Makes the Industrial Revolution Seem Trivial
The industrial revolution which began at the end of the 19th Century and has lasted until the beginning of the 21st Century fundamentally and radically changed human existence.
It made possible amazing and speedy changes in all forms of everything manmade. It made possible ‘making’ masses of cars, trucks and airplanes—to make all peoples’ lives better, cheaper and easier. It created jobs that could not have previously existed. And, most industrialized people, until very recently, thought they lived in nirvana!
Then, at the tail end of the 20th Century, the internet arrived. Since then, it has quickly evolved into a process which is attacking the very roots of the 100-year-old industrial revolution.
The internet started out innocently enough simply as a very fast communications network. The advent of the World Wide Web beginning in the 1990s made it an information repository as well as an electronic post office.
In the 20 years since, it has become an omnivorous information, data collection, propaganda, and intelligence system.
And, now we are seeing that process often loosely called ‘social media’ transforming itself under our puzzled eyes into a new system of capitalism through which our whole economic and financial process is being transformed into a totally new way of valuing and transacting everything in our lives.
There was a clear, global need, purpose, goal and planning that led to the industrial revolution.
The information evolution has been largely unplanned – an ad-hoc assemblage of technological advancements, unexpected and largely ungoverned, that have unleashed broad and dangerous new threats (foreign influence, trolls, ransomware), and created a voracious data gathering eco-system where, as Tim Cook famously said, the product is “you.”
The overall result is greater divisions – a dichotomy between the developed and underdeveloped worlds that also exists within nations themselves.

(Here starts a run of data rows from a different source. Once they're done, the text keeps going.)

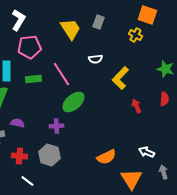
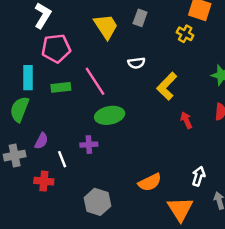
green ellipse: (73, 102) -> (110, 115), turned 30
purple semicircle: (17, 123) -> (41, 141), turned 104
white arrow: (146, 152) -> (198, 176), turned 84
gray hexagon: (49, 155) -> (97, 202), moved
white line: (27, 181) -> (62, 159), moved, turned 32

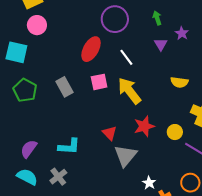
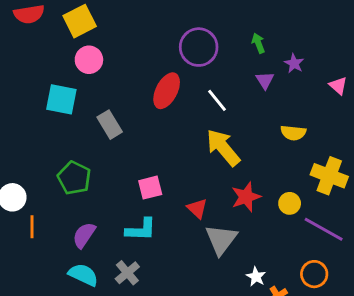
pink square: (99, 82) -> (150, 188), moved
gray rectangle: (64, 87) -> (110, 125), moved
green pentagon: (25, 90) -> (74, 178), moved

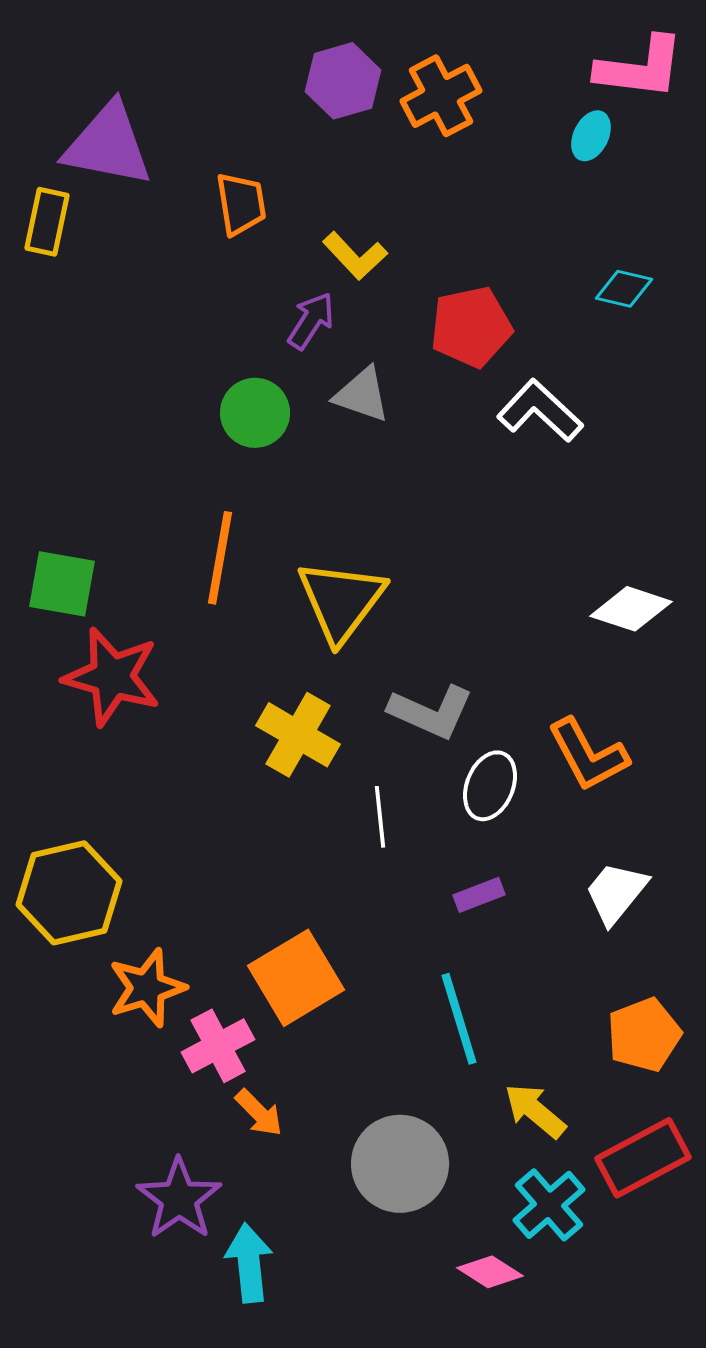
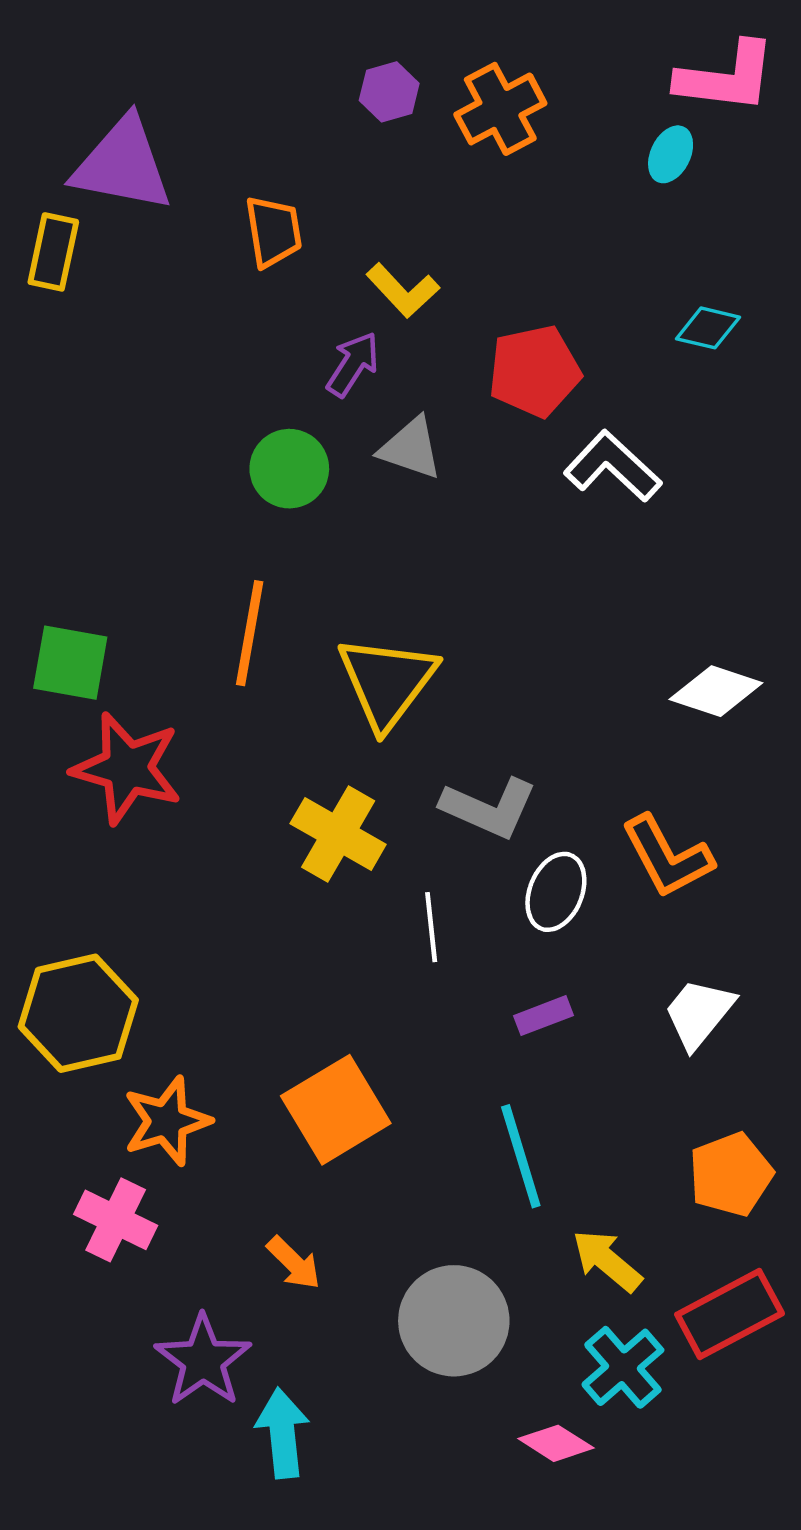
purple hexagon: (343, 81) -> (389, 92), size x0.7
pink cross: (218, 1046) -> (116, 1220), moved, turned -36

For example, the obvious split in the US between its halves and have nots, the ‘deplored’ and the ‘admired’ etc. which is tearing the USA in half—has been exacerbated by this phenomenon.
And similar splits are apparent the world over.
So where are we, where can we go, and how do we get there? One idea may be to rescind Section 230 of the Communications Decency Act, which relieves social media and other internet services from responsibility for the content published on their platforms.
We are in ‘never/never’ land and should never have strayed so far.
We must find our way back to ‘together land’.
Together land is the only place where peace and prosperity can coexist happily and forever!!